There could be a question of what is "natural" and what isn't, but without even going there- Are you sure the body bounces back better from natural substances? Some examples come to mind of natural substances (elements even) that are (can be) very damaging: Mercury, Fluoride, arsenic, lead, chlorine. The natural venom of many species is extremely toxic/fatal. Certain mushrooms, berries, and other "foods" can be deadly. I know what you are getting at- just playing devil's advocate because I asked myself that question just now.

As far as where I said I wasn't going to go....ah what the hell... Human beings and even the "synthetic" substances they create cannot really be said to be unnatural. WHy? Because human beings are one manifestation of nature or "the whole". We ARE nature itself in human form, like a tree is nature manifested in tree form. Logically if we are part of nature (how could we not be?) and therefor ARE nature.... then it is actually nature itself (manifest in human form) that is creating these quote unquote unnatural or synthetic substances. Does that make sense? So when that is either seen or understood conceptually- there is an understanding that even the most toxic drugs made by man ARE in fact, or in essence- natural. Another way of saying this is that nature is all that there is; nothing exists outside of nature. Therefor nothing is truly or ultimately unnatural; only relatively so. Another point is that humans cannot create something out of nothing. We must work with the building blocks of life or nature to create drugs and "synthetic" substances. So we are not creating anything new on the most basic level; we're not creating new building blocks... We can only manipulate or mess around with the building blocks. So we can make crazy things out of legos, but we can't make legos. Does that make any sense even conceptually?

abc123 wrote:

Paradox wrote:

aabc - Interesting studies ... generally from what I've seen the body can bounce back from natural substances effects fairly well, but playing with brain chemistry for an extended period of time, especially when its just a cover for another problem, isn't something I personally would advise. I took antidepressants for four years, and now two years clean I'm still feeling negative effects, very different substance, but you never know.

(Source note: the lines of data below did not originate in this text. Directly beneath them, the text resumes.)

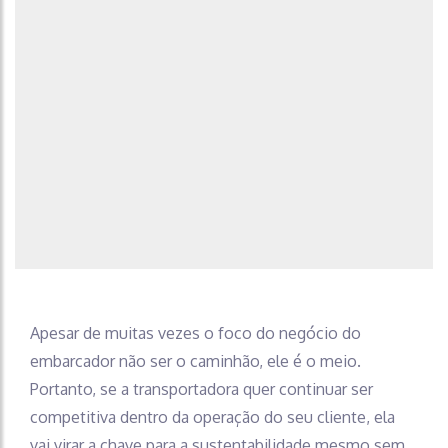
Apesar de muitas vezes o foco do negócio do
embarcador não ser o caminhão, ele é o meio.
Portanto, se a transportadora quer continuar ser
competitiva dentro da operação do seu cliente, ela
vai virar a chave para a sustentabilidade mesmo sem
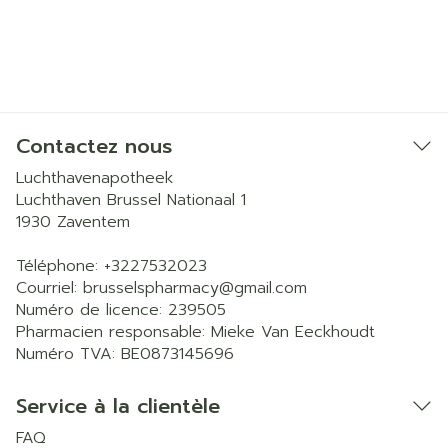
Contactez nous
Luchthavenapotheek
Luchthaven Brussel Nationaal 1
1930
Zaventem
Téléphone:
+3227532023
Courriel:
brusselspharmacy@
gmail.com
Numéro de licence:
239505
Pharmacien responsable:
Mieke Van Eeckhoudt
Numéro TVA:
BE0873145696
Service à la clientèle
FAQ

There could be a question of what is "natural" and what isn't, but without even going there- Are you sure the body bounces back better from natural substances? Some examples come to mind of natural substances (elements even) that are (can be) very damaging: Mercury, Fluoride, arsenic, lead, chlorine. The natural venom of many species is extremely toxic/fatal. Certain mushrooms, berries, and other "foods" can be deadly. I know what you are getting at- just playing devil's advocate because I asked myself that question just now.

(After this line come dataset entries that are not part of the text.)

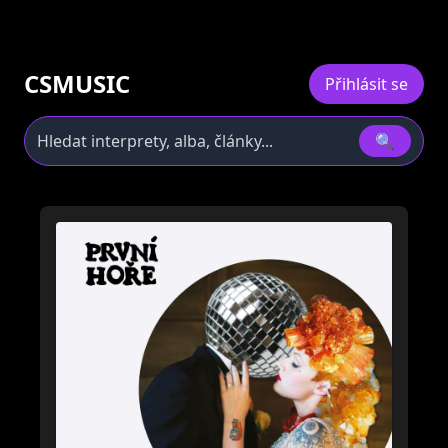
CSMUSIC
Přihlásit se
🔍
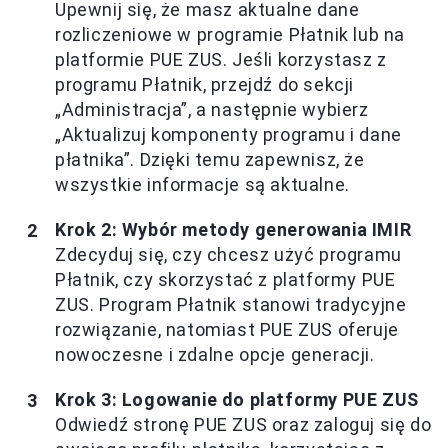
Upewnij się, że masz aktualne dane
rozliczeniowe w programie Płatnik lub na
platformie PUE ZUS. Jeśli korzystasz z
programu Płatnik, przejdź do sekcji
„Administracja”, a następnie wybierz
„Aktualizuj komponenty programu i dane
płatnika”. Dzięki temu zapewnisz, że
wszystkie informacje są aktualne.
Krok 2: Wybór metody generowania IMIR
Zdecyduj się, czy chcesz użyć programu
Płatnik, czy skorzystać z platformy PUE
ZUS. Program Płatnik stanowi tradycyjne
rozwiązanie, natomiast PUE ZUS oferuje
nowoczesne i zdalne opcje generacji.
Krok 3: Logowanie do platformy PUE ZUS
Odwiedź stronę PUE ZUS oraz zaloguj się do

As far as where I said I wasn't going to go....ah what the hell... Human beings and even the "synthetic" substances they create cannot really be said to be unnatural. WHy? Because human beings are one manifestation of nature or "the whole". We ARE nature itself in human form, like a tree is nature manifested in tree form. Logically if we are part of nature (how could we not be?) and therefor ARE nature.... then it is actually nature itself (manifest in human form) that is creating these quote unquote unnatural or synthetic substances. Does that make sense? So when that is either seen or understood conceptually- there is an understanding that even the most toxic drugs made by man ARE in fact, or in essence- natural. Another way of saying this is that nature is all that there is; nothing exists outside of nature. Therefor nothing is truly or ultimately unnatural; only relatively so. Another point is that humans cannot create something out of nothing. We must work with the building blocks of life or nature to create drugs and "synthetic" substances. So we are not creating anything new on the most basic level; we're not creating new building blocks... We can only manipulate or mess around with the building blocks. So we can make crazy things out of legos, but we can't make legos. Does that make any sense even conceptually?

I'm a fan of debunking that narutalistic fallacy so nice post but you can obviously tell he was just talking about man made drugs vs non-man made substances.

aOn a completely unrelated note, the new Chili Peppers song is bangin'.